Plans had called for dropping the reservoir by 10 feet this summer as a first step in the eventual removal of Milltown Dam and restoration of the confluence of the Clark Fork and Blackfoot rivers. The drawdown began June 1.
The release was stopped, however, when the reservoir reached 9 1/4 feet - and after all the rainbow trout fingerlings died in cages in the Clark Fork River near the Deer Creek Bridge and below the confluence with the Bitterroot River, said Russ Forba, EPA's Milltown project manager.
“The small fingerling rainbow trout are very susceptible to any sort of change,” Forba said. “They're meant to be the canary. We're not exactly sure what killed them. It could have been some sort of viral or bacterial infection.”
The drawdown has been closely monitored, and so far there haven't been any spikes in dissolved metals, Forba said.
The levels of metals and suspended solids were actually higher earlier in the process, but the water was also much cooler, he said. Water temperatures bumped up to the 70-degree mark over the past few days.
Stopping the drawdown will likely reduce the fine particles of sediment coming out of the reservoir, which may be part of the reason the fish died, Forba said.
The drawdown will probably start again sometime near the end of August when water temperatures drop.
“We're doing what we can to protect the resource,” Forba said. “Our monitoring system has worked just as we expected it would. These fingerlings couldn't escape to cooler or deeper water like other fish can.”
Montana Fish, Wildlife and Parks will perform a necropsy on the trout in an attempt to discover what killed them.

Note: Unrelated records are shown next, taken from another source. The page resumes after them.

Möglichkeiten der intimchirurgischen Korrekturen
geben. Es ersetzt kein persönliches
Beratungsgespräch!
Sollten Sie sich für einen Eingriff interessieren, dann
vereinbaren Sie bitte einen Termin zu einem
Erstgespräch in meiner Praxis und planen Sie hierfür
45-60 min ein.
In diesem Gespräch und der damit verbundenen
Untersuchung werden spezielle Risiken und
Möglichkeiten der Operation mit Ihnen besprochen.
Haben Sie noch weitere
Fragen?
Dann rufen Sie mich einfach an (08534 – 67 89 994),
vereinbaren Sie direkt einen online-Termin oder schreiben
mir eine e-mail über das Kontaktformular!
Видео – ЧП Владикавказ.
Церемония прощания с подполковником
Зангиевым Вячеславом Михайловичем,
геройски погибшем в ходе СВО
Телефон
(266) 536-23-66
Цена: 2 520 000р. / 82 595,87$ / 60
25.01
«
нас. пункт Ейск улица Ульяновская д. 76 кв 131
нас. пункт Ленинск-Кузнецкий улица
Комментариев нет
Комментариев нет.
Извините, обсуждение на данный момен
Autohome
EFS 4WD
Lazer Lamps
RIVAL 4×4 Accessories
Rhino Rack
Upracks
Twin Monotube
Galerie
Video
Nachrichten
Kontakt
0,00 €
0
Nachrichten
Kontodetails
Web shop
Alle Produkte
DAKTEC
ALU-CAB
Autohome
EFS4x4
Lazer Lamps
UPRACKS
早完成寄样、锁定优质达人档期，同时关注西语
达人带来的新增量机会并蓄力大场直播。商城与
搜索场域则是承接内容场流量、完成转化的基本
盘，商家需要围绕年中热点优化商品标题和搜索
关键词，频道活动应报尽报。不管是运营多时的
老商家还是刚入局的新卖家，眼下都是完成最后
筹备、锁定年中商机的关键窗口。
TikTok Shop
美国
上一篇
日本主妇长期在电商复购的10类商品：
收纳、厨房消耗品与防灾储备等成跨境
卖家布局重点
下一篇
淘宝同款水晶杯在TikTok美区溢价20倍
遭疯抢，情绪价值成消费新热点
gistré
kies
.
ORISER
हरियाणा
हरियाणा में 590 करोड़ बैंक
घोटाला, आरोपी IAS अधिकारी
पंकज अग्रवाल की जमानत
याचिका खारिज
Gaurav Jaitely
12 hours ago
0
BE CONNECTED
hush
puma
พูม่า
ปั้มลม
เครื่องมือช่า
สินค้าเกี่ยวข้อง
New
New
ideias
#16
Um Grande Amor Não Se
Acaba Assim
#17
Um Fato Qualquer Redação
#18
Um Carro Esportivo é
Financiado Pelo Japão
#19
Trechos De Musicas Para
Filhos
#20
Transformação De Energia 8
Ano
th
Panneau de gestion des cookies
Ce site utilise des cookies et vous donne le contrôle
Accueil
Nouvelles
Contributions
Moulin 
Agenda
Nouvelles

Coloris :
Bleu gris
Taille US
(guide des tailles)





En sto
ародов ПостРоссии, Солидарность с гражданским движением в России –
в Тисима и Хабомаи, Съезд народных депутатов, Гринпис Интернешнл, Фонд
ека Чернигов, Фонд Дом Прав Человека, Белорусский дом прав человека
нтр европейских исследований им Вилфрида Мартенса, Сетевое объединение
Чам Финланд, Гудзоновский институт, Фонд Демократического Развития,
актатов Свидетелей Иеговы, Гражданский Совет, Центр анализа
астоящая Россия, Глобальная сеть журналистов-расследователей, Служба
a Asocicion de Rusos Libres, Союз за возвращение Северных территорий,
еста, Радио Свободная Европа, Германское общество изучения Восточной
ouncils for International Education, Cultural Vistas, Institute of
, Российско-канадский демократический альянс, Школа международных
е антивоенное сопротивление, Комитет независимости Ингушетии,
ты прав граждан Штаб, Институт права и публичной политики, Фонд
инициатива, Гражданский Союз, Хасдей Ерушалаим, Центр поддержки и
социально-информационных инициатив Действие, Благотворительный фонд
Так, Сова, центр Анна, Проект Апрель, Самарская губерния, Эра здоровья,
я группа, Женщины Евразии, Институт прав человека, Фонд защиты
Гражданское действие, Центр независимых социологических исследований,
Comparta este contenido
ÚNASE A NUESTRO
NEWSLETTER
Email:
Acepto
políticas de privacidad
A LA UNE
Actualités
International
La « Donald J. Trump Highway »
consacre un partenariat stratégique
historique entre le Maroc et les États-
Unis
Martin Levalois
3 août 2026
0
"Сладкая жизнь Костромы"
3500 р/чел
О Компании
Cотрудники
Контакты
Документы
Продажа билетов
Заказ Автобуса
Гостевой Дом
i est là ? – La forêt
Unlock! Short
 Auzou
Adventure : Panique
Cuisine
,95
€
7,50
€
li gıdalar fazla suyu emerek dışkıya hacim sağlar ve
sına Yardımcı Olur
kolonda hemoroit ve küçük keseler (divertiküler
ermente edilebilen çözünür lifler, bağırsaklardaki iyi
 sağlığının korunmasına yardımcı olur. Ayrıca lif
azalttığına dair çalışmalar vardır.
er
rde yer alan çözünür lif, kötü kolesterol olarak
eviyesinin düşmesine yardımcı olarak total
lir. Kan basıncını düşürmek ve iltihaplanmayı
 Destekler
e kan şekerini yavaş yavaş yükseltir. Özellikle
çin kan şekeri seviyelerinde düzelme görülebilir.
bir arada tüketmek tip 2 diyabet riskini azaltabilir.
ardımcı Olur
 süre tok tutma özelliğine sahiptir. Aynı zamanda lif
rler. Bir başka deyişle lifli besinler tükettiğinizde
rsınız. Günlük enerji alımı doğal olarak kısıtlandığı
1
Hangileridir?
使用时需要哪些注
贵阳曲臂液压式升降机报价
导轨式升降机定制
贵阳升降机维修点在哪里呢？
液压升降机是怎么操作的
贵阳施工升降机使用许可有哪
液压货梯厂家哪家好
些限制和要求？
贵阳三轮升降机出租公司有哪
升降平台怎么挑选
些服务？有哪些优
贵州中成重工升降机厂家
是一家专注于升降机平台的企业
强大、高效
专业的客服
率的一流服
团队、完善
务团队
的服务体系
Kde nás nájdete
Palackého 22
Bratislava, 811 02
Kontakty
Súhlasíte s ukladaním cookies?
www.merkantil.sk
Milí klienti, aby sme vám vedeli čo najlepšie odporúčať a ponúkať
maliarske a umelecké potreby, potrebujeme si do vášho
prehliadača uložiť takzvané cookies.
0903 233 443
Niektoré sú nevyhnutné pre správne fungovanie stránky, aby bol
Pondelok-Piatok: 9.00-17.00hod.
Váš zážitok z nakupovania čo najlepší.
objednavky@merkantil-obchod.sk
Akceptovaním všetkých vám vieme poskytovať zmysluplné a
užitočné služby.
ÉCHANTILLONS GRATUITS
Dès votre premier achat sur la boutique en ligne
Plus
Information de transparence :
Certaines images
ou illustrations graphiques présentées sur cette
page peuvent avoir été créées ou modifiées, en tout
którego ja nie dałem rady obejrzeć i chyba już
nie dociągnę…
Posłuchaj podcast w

About a third of the larger trout fitted earlier with radio transmitters have also died.
“It's hard to know what that means,” Forba said. “We don't know what the impact has been on resident fish. We won't know that until we do population census work next June.”
Forba said the amount of sediment that scoured out from the reservoir was quite a bit less than what had been anticipated.
“We didn't have the high flows that we expected,” he said. “When we began the drawdown on June 1, the river was at 8,400 cfs. Our models expected almost double that.”
If the levels are higher than 8,400 cubic feet per second next spring, Forba said there will likely be additional sediment scoured from the reservoir.
The Milltown Reservoir Superfund cleanup is on schedule, with work on the bridge over the Blackfoot River planned for this fall and removal of Milltown Dam planned for spring 2008.